■ **Extrait du texte**

....................

MC : Si je comprends bien, la relation s’établit progressivement… 

KF : Exactement ! Ils préfèrent toujours avoir d’abord recours à leur médecine traditionnelle, mais acceptent, quand le lien est créé, d’avoir recours à d’autres approches, à ce que je peux leur prodiguer par mes soins Shiatsu, mes conseils ou mes remèdes homéopathiques. Je me souviens d’une dame qui avait été prise d’une très forte diarrhée. J’avais pris le temps de lui rappeler certaines règles en matière d’hygiène alimentaire, de lui donner des conseils d’alimentation. Quand je suis retournée lui rendre visite un mois après mon premier passage, elle était tout à fait remise. Elle m’a expliqué que son mal était passé parce qu’elle avait demandé à quelqu’un de prier pour elle. Elle avait préféré utiliser son moyen à elle.

....................

■ **Données fournies**
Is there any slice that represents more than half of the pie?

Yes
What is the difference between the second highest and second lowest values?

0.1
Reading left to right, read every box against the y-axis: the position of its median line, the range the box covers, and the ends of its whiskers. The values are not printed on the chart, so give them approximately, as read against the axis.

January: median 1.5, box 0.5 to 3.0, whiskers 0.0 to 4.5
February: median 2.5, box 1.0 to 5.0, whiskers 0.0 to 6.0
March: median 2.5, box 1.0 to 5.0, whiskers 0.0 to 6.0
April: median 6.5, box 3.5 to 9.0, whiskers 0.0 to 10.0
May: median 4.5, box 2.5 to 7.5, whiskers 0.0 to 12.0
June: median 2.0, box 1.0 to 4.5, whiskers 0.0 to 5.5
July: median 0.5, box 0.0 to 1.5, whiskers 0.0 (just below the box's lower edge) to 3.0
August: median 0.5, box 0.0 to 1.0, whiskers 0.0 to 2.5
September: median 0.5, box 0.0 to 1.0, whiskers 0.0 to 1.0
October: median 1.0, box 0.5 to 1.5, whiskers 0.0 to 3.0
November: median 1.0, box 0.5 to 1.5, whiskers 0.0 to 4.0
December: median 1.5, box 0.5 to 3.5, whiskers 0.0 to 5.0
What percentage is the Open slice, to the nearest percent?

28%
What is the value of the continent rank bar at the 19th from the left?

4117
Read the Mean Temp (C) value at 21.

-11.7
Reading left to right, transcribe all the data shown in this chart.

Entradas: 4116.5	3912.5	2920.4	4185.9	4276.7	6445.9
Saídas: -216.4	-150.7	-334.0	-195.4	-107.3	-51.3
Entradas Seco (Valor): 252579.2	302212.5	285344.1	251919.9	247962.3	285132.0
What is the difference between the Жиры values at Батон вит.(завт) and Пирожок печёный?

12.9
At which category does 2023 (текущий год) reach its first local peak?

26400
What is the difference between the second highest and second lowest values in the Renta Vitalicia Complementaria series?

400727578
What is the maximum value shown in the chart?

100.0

....................

■ **Consigne**
Poursuivez l'entretien sur le Shiatsu et la médecine traditionnelle après sa dernière phrase. Les enregistrements ne servent à rien ici.

■ **Réponse**
Crédit photo (C) Dr Karine Favresse 2022

MC : Avez-vous pu intégrer des éléments de leur sagesse traditionnelle à votre propre pratique ?

KF : Je m’intéresse énormément à leur phytothérapie traditionnelle. Ces peuples ont une connaissance extraordinaire des plantes locales et des principes actifs naturels qui leur permettent de prévenir, soulager ou guérir d’une maladie. Mais le problème c’est que cette immense sagesse ne se transmet qu’oralement. 

MC : Ces connaissances qui ne sont pas écrites finiront un jour par se perdre…

KF : C’est pourquoi j’essaye de collecter, noter et retranscrire tout ce que j’apprends là-bas… 

Je suis en train d’écrire un livre qui s’appellera “Vivre et guérir, inspiré par les cinq éléments”. J’y mets ma compréhension des cinq éléments, de comment ils interagissent entre eux et en nous pour garder notre équilibre de santé. J’y mets aussi tout ce que j’ai accumulé comme connaissance pour cultiver le Qi avec une meilleure alimentation, des remèdes, des changements de vie, de la méditation, des exercices physiques et des conseils de vie.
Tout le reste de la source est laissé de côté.